The deal does nothing to address Iran's broader support for terrorism in the Middle East or its detention of several American citizens, though some US officials hold out hope it could eventually lead Tehran to reassess its role in the world.
Mr Obama however, outlined a narrower ambition, saying the deal should be judged solely on whether it stops Iran from obtaining a nuclear weapon. As to whether the agreement might change Iran's other behaviour, he said: "We're not betting on it."
The president also sharply rebuffed a suggestion that he was content to let American detainees languish in Iran while he celebrated a deal. "That's nonsense," he said, adding that Iran would have taken advantage of any US effort to link the nuclear accord to the release of American citizens.
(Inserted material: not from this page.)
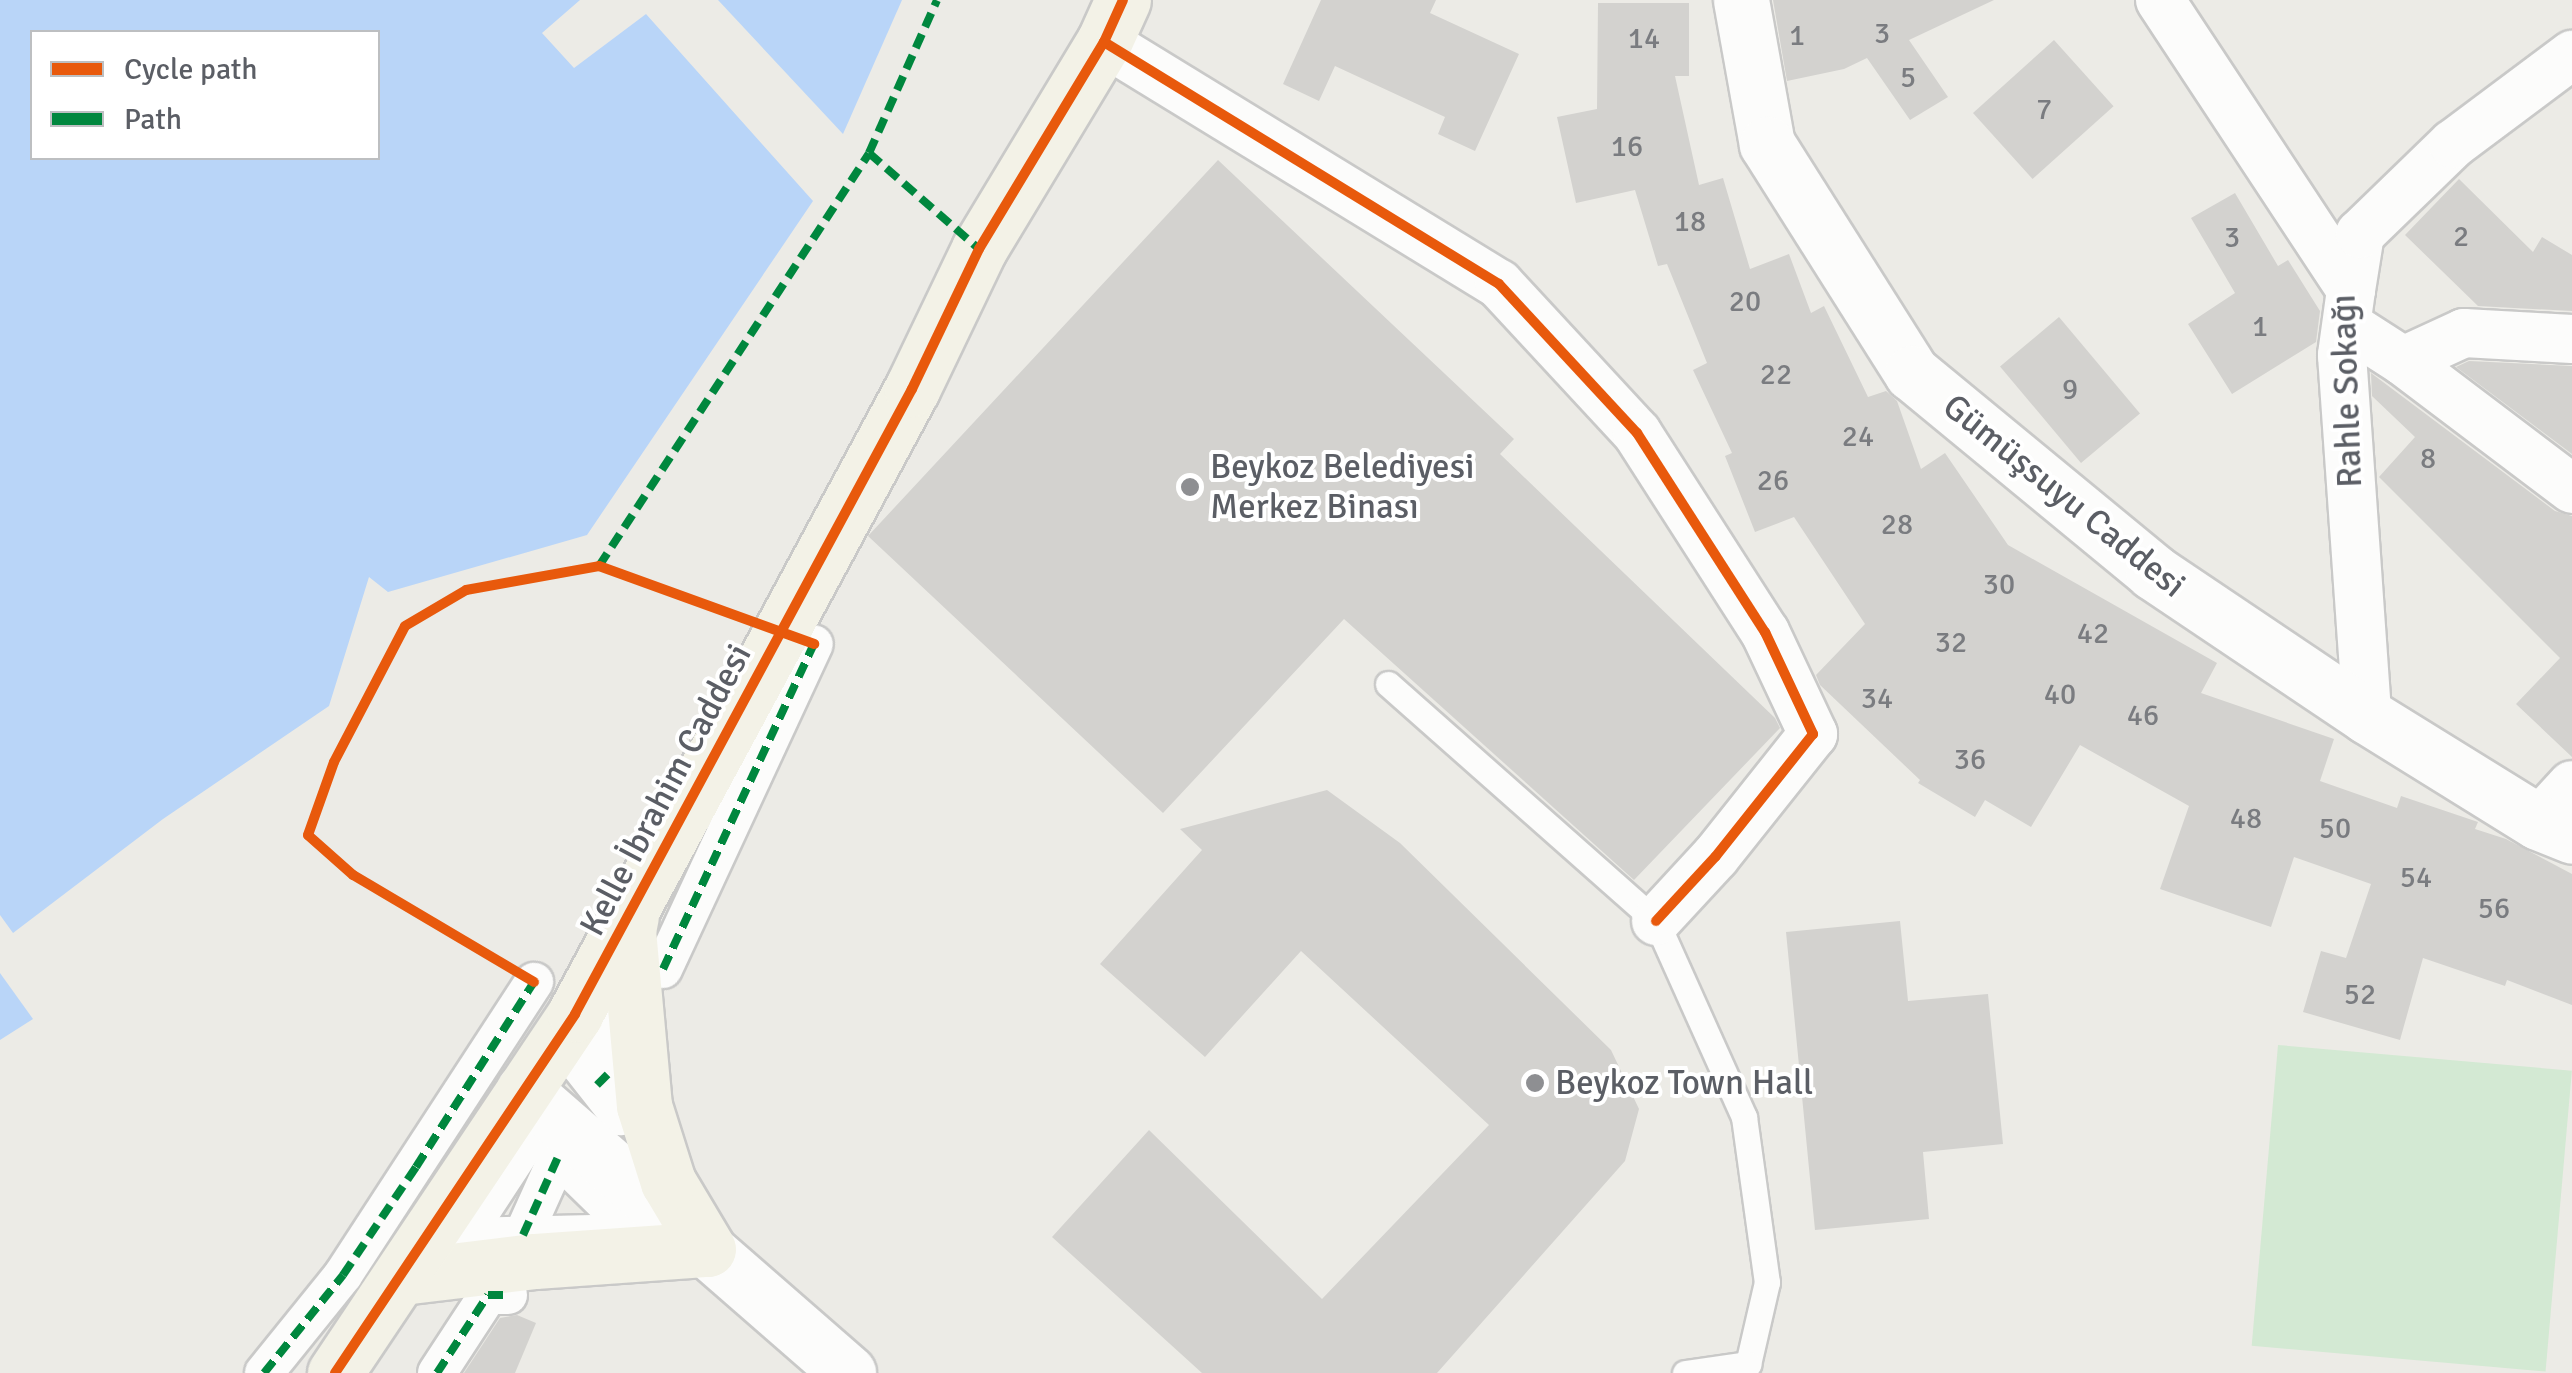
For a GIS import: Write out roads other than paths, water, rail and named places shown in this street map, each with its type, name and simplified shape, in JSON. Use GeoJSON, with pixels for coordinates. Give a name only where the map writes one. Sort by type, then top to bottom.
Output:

Showing a command of technical nuclear issues, Mr Obama spent much of the news conference trying to knock down criticisms of the deal point by point.
To those who argued sanctions relief will leave Iran flush with cash to fund terrorism, he said Tehran was already backing Hezbollah and other groups on the cheap. He noted that the Iranian government was under pressure from citizens to use any influx of international funds to improve the country's struggling economy.
Mr Obama insisted sanctions on Iran could be "snapped back" in place if Iran cheated on the deal, even if Russia and China object.
He defended the 24-day window Iran would have before international inspectors gain access to suspicious sites, saying nuclear material "leaves a trace" and suggesting the US had other means of monitoring facilities.